Through effective data visualization, Wyn Enterprise can help you design dashboards and reports to analyze and highlight the performance of stock portfolios.

Use the year slicer above to observe how the portfolio performed in the given years. A portfolio summary section on the left displays important KPIs that give an investor a clear picture on their stocks' performance.

KPIs provide the following insights:

Portfolio Value

The annual measure of returns on the investments done. The value displays the profits and losses yielded on the total stocks purchased.

Yield Cost Ratio

A positive and growing ratio indicates sound investments with growing dividends. This ratio is calculated by dividing the annual dividend by the original purchase price of a single share.

For example, if an investor buys shares of ABC for $10 per share, and ABC pays a $1 annual dividend, then the yield on cost is $1 / $10 = 10%.

Total Annual Dividends

The amount of dividends the investor receives in a year.

Unrealized Gains

An unrealized gain or loss shows when the value of the stock increases or decreases after being purchased, but before the investor sells the stock. In other words, it is a profit or loss that exists only on paper.

Taking the above example, if the ABC's stock price drops to $3 per share, the investor experiences an unrealized loss of $7 per share, but the stock has not been sold. Let's presume that now the price of the stock soars to $18 per share. Since the shares have not yet been sold, the investor has an unrealized gain of $8 per share.

Visualize Your Stock Portfolio

As an investor, it is important to keep track of over investment or under investment in a given sector. Such a portfolio may require rebalancing. A treemap visualization displays quantities of stocks for a category, represented by area size.

Treemaps

Treemaps are often recommended for depicting distributed and hierarchical data. For example, the visualization below shows clearly that this investor’s portfolio has the highest quantity of stock in the technology sector, the largest block.

Bar Charts

The bar chart displays the relationship between dividend yield and unrealized gains/losses. The most important items to look at in this particular chart are those which provide high dividends and low unrealized gains, and vice versa. The portfolio manager then makes an informed decision to either sit on a pile of unrealized gains/losses, or buy/sell the stock to help rebalance the number of shares with greater yield.

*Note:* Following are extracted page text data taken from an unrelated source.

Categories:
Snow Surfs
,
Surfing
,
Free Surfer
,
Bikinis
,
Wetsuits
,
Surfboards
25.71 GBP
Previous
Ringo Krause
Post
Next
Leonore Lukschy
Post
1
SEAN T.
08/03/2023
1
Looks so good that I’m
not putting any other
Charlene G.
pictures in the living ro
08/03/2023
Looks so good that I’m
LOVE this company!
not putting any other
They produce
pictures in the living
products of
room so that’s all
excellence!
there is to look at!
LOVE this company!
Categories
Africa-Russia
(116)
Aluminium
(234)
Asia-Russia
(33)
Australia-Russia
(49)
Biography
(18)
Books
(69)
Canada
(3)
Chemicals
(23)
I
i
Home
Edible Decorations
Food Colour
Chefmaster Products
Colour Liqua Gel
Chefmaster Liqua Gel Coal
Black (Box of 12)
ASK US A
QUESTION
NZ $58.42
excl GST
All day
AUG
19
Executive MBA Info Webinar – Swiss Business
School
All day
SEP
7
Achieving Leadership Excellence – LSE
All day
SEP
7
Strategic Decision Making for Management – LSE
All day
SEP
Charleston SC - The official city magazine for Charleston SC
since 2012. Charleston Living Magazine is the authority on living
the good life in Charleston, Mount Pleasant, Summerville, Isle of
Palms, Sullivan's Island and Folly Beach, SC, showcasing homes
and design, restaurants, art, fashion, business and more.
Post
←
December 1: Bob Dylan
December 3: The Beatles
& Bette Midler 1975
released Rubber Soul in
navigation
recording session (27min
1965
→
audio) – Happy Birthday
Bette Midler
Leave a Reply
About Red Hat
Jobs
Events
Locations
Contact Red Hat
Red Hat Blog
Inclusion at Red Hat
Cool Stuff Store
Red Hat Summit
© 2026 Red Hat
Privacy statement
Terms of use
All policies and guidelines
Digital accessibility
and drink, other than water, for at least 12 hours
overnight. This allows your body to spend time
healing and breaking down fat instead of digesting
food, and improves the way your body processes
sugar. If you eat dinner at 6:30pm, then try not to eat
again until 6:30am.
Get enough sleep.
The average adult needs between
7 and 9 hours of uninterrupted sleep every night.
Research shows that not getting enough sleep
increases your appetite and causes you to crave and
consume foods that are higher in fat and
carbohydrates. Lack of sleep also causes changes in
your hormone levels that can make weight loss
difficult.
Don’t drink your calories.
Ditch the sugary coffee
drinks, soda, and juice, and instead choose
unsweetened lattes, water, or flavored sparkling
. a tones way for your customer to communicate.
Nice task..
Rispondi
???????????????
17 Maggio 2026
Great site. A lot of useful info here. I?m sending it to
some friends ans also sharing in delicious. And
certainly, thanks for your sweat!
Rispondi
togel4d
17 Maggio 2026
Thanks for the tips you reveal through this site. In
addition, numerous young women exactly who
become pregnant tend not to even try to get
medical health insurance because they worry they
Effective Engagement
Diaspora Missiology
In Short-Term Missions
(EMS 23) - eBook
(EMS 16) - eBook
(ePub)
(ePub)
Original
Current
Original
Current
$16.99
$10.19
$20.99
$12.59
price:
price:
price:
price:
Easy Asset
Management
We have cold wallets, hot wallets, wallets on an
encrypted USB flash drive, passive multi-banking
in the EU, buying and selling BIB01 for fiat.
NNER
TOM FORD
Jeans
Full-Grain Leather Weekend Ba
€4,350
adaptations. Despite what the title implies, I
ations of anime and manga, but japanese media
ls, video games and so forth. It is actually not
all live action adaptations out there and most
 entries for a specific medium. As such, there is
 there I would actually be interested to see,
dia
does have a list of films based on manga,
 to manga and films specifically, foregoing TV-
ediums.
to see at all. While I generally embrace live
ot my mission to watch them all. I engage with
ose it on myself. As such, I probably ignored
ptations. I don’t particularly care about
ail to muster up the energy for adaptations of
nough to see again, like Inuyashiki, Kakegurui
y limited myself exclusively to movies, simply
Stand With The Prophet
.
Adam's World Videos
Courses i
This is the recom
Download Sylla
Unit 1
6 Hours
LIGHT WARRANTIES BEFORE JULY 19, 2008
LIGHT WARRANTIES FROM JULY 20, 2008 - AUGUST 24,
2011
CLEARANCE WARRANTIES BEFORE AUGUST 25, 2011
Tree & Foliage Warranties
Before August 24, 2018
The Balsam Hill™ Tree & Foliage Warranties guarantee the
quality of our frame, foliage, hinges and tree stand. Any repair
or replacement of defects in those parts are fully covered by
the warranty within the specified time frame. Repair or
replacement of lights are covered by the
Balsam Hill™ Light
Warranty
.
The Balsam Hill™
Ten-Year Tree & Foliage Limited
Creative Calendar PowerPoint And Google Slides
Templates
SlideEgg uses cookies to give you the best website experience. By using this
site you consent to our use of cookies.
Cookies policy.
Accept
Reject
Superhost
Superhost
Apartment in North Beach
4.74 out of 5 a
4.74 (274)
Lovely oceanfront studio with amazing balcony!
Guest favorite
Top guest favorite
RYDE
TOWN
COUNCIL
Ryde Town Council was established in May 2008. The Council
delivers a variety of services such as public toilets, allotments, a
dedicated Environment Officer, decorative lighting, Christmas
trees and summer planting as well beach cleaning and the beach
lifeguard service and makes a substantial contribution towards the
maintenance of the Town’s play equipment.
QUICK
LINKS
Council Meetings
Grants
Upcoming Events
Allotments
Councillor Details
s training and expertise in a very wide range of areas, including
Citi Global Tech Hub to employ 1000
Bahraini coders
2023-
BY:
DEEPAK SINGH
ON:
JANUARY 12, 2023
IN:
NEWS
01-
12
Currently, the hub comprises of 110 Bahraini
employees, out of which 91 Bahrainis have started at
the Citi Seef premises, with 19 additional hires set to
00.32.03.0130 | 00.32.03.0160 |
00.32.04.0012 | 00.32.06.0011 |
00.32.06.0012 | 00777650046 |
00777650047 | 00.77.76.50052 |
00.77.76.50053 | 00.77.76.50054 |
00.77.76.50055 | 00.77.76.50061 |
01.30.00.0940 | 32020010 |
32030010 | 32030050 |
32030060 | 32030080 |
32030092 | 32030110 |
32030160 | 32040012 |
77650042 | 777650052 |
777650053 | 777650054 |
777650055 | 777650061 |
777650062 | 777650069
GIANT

An investment style box is a method that categorizes stock on the basis of market capitalization and valuation. This chart helps the investor evaluate the diversification of a portfolio, and balance between the potential risk and return. For example, large-cap and blend stocks tend to be less volatile, and therefore less risky.

Conversely, small-cap and growth stocks carry greater risk as a result of higher volatility.

The horizontal axis on this chart reflects the market cap. The vertical axis categorizes the stock by valuation.

Pie Charts

The pie chart below represents country exposure, displaying the percentage of stocks held internationally. Pie charts help show percentages and sizes of different categories but can be ambiguous when representing data if there are many categories or varying data points. The pie chart makes sense for this visualization since there are only three values to display.

Sector Summary Tables

The Sector Summary table presents figures for financial advisors and portfolio managers. The table provides high-level visual indicators that help investors identify sectors with good or bad yield. Based on these numbers, the portfolio stakeholder(s) can do external research into specific sectors and gain better insight to advise their investments.

Data tells a clear story. Diversified investments and sound investment decisions ensure peace of mind. Managing, maintaining, and tracking your portfolio can be overwhelming. Combining your data into comprehensive visualizations in a single location can provide new insights into your investments.